Tempo run: The do’s and dont’s for beginners

Tempo run: The do's and dont's for beginners

I figured it could be useful to compile a short list of the do’s and dont’s that serve as a first starting point to anyone new to tempo training.

  • Control your effort, be disciplined and develop a good feel for the pace. ‘Comfortable hard’ is what you’re aiming for.
  • Remain focused. It’s easy to lose concentration and slow down, or get carried away and speed up.
  • Ease into the tempo portion.
  • Do your tempo runs on a flat course. Use a GPS, a measured course (TM,track) or use landmarks (a tree, street lamp..) -be creative!

Ironman Kona World Championships 2009 (2:52 h Marathon)

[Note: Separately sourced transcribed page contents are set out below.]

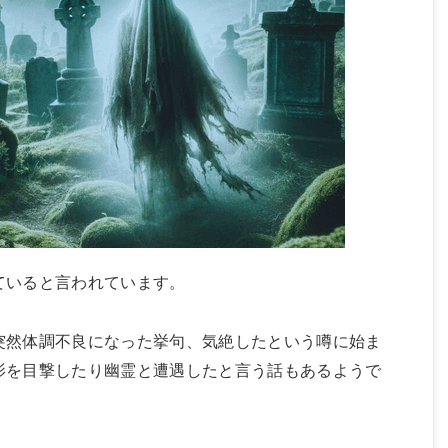
ていると言われています。
突然体調不良になった挙句、気絶したという噂に始ま
影を目撃したり幽霊と遭遇したと言う話もあるようで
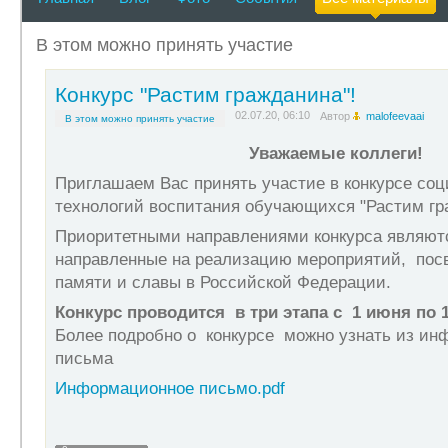
В этом можно принять участие
Конкурс "Растим гражданина"!
02.07.20, 06:10
Автор
malofeevaai
В этом можно принять участие
Уважаемые коллеги!
Приглашаем Вас принять участие в конкурсе соц
технологий воспитания обучающихся "Растим гр
Приоритетными направлениями конкурса являютс
направленные на реализацию мероприятий, пос
памяти и славы в Российской Федерации.
Конкурс проводится в три этапа с 1 июня по 1
Более подробно о конкурсе можно узнать из ин
письма
Информационное письмо.pdf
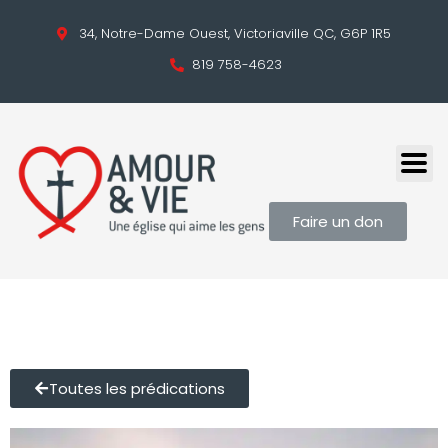
34, Notre-Dame Ouest, Victoriaville QC, G6P 1R5
819 758-4623
Faire un don
Toutes les prédications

  • Your rest intervals, in a typical tempo workout, should be kept short to make the best use of your time. More importantly, a short rest interval won’t let you recover too much and that will stop you from exercising too hard.
  • When training with others, be prepared to drop off the pace. Don’t get sucked in. More often then not, speeding has caused more harm than good.
  • Improvements should be measured in terms of achieving a similar time for less effort, not pushing harder!
  • Tempo intensity is kind of a ‘sexy’ stuff, does make you feel good and more productive but don’t let too much creep into other sessions. Cut short, reduce intensity or abandon a workout if pace or power (wattage) drop significantly, your heart rate spikes and shoots right through the roof, or on days when you’re working way too hard to attain & maintain tempo intensity.
  • Too much of anything can be counterproductive (overtraining–>injury–>burnout). With that being said the whole point of training is to get tired. Pleasantly tired that is not feeling exhausted.
  • If you gauge your tempo workout with a heart rate monitor (88-92% of your maximum heart rate), use a 10 beat band: +/- 5 beats from your target. For cycling training with a power meter use a 20-30 wattage band (10-15 w from your target range).
  • Don’t rely totally on your smart sport watch. It is a very useful training device, so don’t get me wrong, but it is not a substitute for your own feel for pace (instinct; perceived effort).
  • Tempo training is classified as HIGH INTENSITY TRAINING (HIT) and so it is not exactly pain free. You can sustain this pace for the foreseeable time, but your breathing is somewhat labored and conversation is definitely curtailed. Think “tunnel vision”. You won’t be able to notice much around you like when exercising in zone 2.
  • Above all, look inside and stay connected with your body. Learn more about yourself and your body through observation. Don’t let a watch do that for you. When you pay close enough attention you will begin to make better decisions, judge and better understand your body’s signals and reactions.